Student negotiator Mahmoud Khalil at a pro-Palestinian protest encampment on the Columbia University … [+]
Key Facts
Mahmoud Khalil, who helped lead Columbia’s protests, was arrested by agents with Immigration and Customs Enforcement at his university-owned residence Saturday night, his attorney Amy Greer told the Associated Press.
Greer was told by ICE agents that Khalil had been detained because of orders from the State Department to revoke his student visa—which he doesn’t have, as he’s in the U.S. as a permanent resident—but when the lawyer said the activist was in the U.S. on a green card rather than a student visa, ICE agents said they would also revoke his green card, Greer told the AP.
Khalil is now being held at a detention center in Elizabeth, New Jersey, Greer told the AP, which reports federal agents have refused to tell the activist’s pregnant wife whether Khalil has been charged with a crime.
Khalil was born in Syria, according to the record of his detention on ICE’s website, and served as a key negotiator between students and university officials regarding the end of protesters’ tent encampment on Columbia’s campus last year, with the AP noting he was one of only a few students involved with the protests who publicly shared their name and identity.
His arrest comes days after the Trump administration announced it was pulling $400 million in federal funding from Columbia over the university’s purported failure to combat the pro-Palestinian protests, which critics decried for antisemitic incidents, with the Education Department citing the “continued inaction in the face of persistent harassment of Jewish students.”
Columbia said Sunday it was aware of “reports of ICE around campus” and the school is “follow[ing] the law,” noting its policy is that “law enforcement must have a judicial warrant to enter non-public University areas, including University buildings”—though the school declined to tell the AP whether a warrant had been granted regarding Khalil’s arrest.
Crucial Quote
Khalil’s arrest comes after Trump threatened last week that “all federal funding will STOP for any College, School or University that allows illegal protests.” “Agitators will be imprisoned/or permanently sent back to the country from which they came,” the president wrote on Truth Social on Tuesday. “American students will be permanently expelled or, depending on the crime, arrested. NO MASKS!” (The White House has not provided clarity on what would constitute an “illegal protest,” given the First Amendment rights to freedom of speech and freedom of assembly.)
What Has Columbia Accused Mahmoud Khalil Of?
Prior to his arrest, Khalil was reportedly one of several students that Columbia was investigating internally over their role in the pro-Palestinian protests, the AP reported last week. Khalil told the AP that the school had levied approximately 13 allegations against him, which he claimed were primarily for “social media posts that I had nothing to do with.” Khalil said Columbia had also threatened to block his transcript and stop him from graduating after he refused to sign a non-disclosure agreement, before his attorney appealed the decision. Columbia “just want[s]
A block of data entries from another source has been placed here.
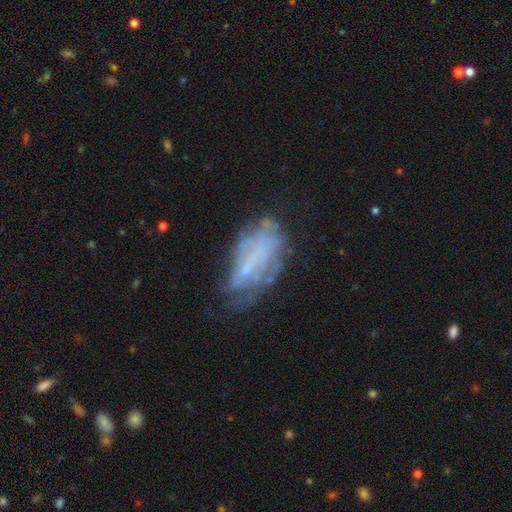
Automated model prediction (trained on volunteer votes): Smooth or featured?
  - featured or disk: 56% *
  - smooth: 32%
  - star or artifact: 12%
Edge-on disk?
  - no: 92% *
  - yes: 8%
Bar?
  - no: 62% *
  - weak: 25%
  - strong: 13%
Spiral arms?
  - no: 67% *
  - yes: 33%
Bulge size?
  - none: 58% *
  - small: 29%
  - moderate: 10%
  - large: 2%
  - dominant: 1%
Merging?
  - none: 45% *
  - minor disturbance: 27%
  - major disturbance: 23%
  - merger: 4%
to show Congress and right-wing politicians that they’re doing something, regardless of the stakes for students,” Khalil told the AP, describing the investigations as efforts “to chill pro-Palestine speech.”
What To Watch For
Unrest may be rising again at Columbia over how the school is responding to its pro-Palestinian activists. The AP reported in late February that protesters demanding “amnesty” for those disciplined for pro-Palestinian protests had forced their way into a building at Barnard College—an all-female liberal arts college within Columbia—and allegedly assaulted a school employee. Student-led group Columbia Students for Justice in Palestine said on X that public safety officials had “HARASSED AND SHOVED SEVERAL STUDENTS, KNOCKING AT LEAST ONE TO THE GROUND.” “WE WILL NOT STOP UNTIL OUR DEMANDS ARE MET,” the student group posted on Feb. 26, announcing a series of demonstrations and other protest actions at the school in the weeks since.
Key Background
Columbia was the epicenter of the pro-Palestinian protests that took place on college campuses last year, leading to a widely publicized clash between university leadership and activists. Student activists occupied university buildings and created a tent encampment on the school’s campus that resulted in action from the New York Police Department and Columbia suspending students who refused to disburse. Columbia president Minouche Shafik later resigned from her position in August—one of several university leaders who stepped down amid the protests—saying her tenure had been “a period of turmoil where it has been difficult to overcome divergent views across our community.” Republicans have harshly criticized the protests as fueling antisemitism on college campuses, and a Columbia University task force said in an August report that Jewish students at the school had felt “ostracized” on the school’s campus amid the demonstrations and felt their concerns were being ignored by school officials. In addition to the action by the Trump administration, the Republican-led House Education Committee sent a letter in February to Columbia’s president and trustees chastising the school for its alleged “failure to address the pervasive antisemitism that persists on campus” and demanding documents related to the protests.